The journal Scientia Pharmaceutica published a study in August 2020 that tested thyme essential oil from the T. vulgaris plant species to determine its effectiveness in treating topical inflammation and fungal infections. Boukhatem et al. (2020) found what others had discovered before them: a “potent anti-inflammatory effect at all doses.” Just two months later, in October, Frontiers in Cellular and Infection Microbiology published a paper (Parrish et al., 2020) in which the researchers detailed their study of 65 essential oils and 21 essential oil blends against a range of dermatophyte strains. Twenty-one days after treating the dermatophyte spores with the oils, the team found that cassia, cilantro, cinnamon, thyme, and oregano were the most effective against the fungi, as was doTerra’s proprietary DDR Prime blend, which contains clove, thyme, litsea, and wild orange essential oils.
A study published in Pharmaceutical Biology (Mahboubi and Kashani, 2016) analyzed the ability of myrrh extract and myrrh essential oil against dermatophytes in a laboratory. The researchers found that myrrh essential oil was more effective than the extract against topical fungus, leading them to conclude that their study “confirmed the traditional uses of C. molmol [myrrh] as a poultice for the treatment of cutaneous fungal infections.”

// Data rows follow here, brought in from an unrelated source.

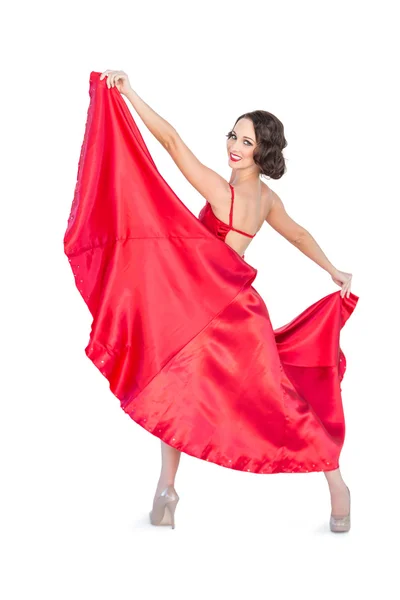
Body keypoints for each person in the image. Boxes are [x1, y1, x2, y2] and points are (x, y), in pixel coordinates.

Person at [65, 70, 357, 533]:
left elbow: (173, 144)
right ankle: (171, 489)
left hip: (209, 313)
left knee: (186, 389)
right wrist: (333, 270)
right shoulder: (266, 198)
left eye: (246, 141)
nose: (234, 146)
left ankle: (330, 484)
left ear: (263, 151)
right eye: (233, 135)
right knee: (210, 391)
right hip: (237, 310)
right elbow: (298, 234)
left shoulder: (225, 192)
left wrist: (130, 94)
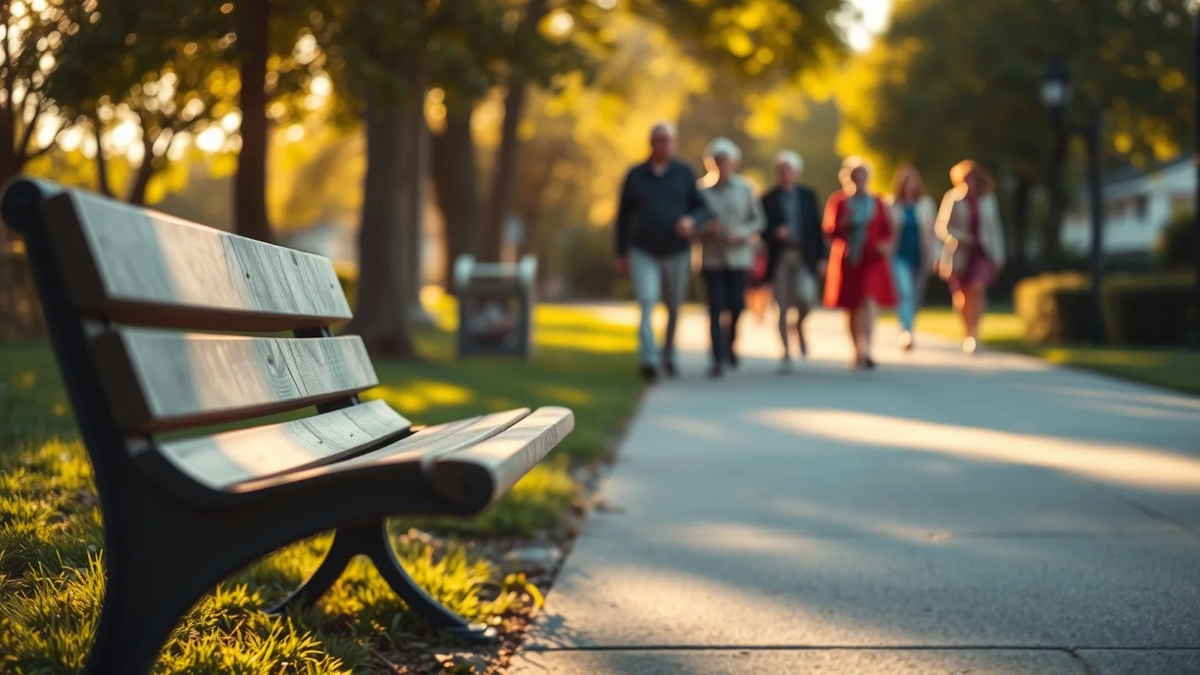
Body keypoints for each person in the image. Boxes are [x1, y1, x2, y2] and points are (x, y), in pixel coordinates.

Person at [615, 122, 708, 382]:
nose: (664, 145)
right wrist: (621, 253)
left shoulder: (684, 172)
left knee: (674, 307)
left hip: (676, 251)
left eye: (668, 140)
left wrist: (691, 221)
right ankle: (650, 360)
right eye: (659, 140)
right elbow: (623, 216)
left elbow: (700, 208)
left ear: (674, 143)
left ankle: (669, 355)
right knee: (647, 299)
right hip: (643, 250)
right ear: (651, 143)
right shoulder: (635, 175)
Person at [696, 137, 765, 378]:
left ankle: (730, 345)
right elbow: (692, 222)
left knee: (736, 305)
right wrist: (705, 229)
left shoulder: (746, 189)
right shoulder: (700, 191)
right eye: (717, 161)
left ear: (733, 163)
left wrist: (743, 233)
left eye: (725, 161)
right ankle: (717, 358)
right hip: (711, 258)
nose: (721, 165)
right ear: (710, 163)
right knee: (715, 307)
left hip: (738, 257)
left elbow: (758, 220)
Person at [823, 156, 896, 370]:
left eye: (863, 176)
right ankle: (856, 348)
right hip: (848, 260)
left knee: (869, 300)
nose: (859, 180)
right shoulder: (839, 202)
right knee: (852, 306)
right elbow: (829, 231)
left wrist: (885, 245)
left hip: (872, 259)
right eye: (855, 176)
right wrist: (844, 222)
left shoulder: (878, 202)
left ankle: (867, 349)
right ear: (848, 178)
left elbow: (888, 230)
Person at [760, 150, 826, 373]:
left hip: (803, 255)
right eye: (781, 170)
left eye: (789, 170)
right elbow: (761, 230)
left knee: (806, 299)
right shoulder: (767, 198)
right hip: (780, 257)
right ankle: (786, 352)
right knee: (781, 305)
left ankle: (798, 326)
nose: (785, 174)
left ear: (796, 172)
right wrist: (774, 232)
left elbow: (816, 229)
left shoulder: (807, 196)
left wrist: (821, 258)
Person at [935, 160, 1006, 354]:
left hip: (983, 252)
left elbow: (995, 229)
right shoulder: (953, 198)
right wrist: (960, 237)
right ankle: (966, 331)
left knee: (978, 288)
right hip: (960, 253)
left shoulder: (988, 200)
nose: (969, 183)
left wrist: (999, 255)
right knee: (962, 295)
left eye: (972, 178)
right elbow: (942, 227)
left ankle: (974, 333)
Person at [885, 165, 938, 351]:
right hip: (898, 256)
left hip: (920, 256)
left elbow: (933, 233)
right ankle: (906, 332)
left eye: (912, 182)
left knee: (915, 297)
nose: (909, 186)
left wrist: (935, 256)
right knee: (905, 292)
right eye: (906, 183)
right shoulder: (891, 204)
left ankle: (908, 327)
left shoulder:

All these studies end with a call for more research. No pharmaceutical products have emerged to treat fungal infections with thyme essential oil, however, as the required phase II (mouse models) and phase III (human) studies have not been completed; moreover, until their publication, we have no way to know if they are even in progress. The common wisdom among companies that market essential oils is that thyme oil can remedy toenail fungus, one of the most stubborn conditions to treat, so the oil and various blends are available for this purpose. Some homeopathic products touted to treat topical fungi contain calendula essential oil, another one of the several that seem to be potent against these conditions.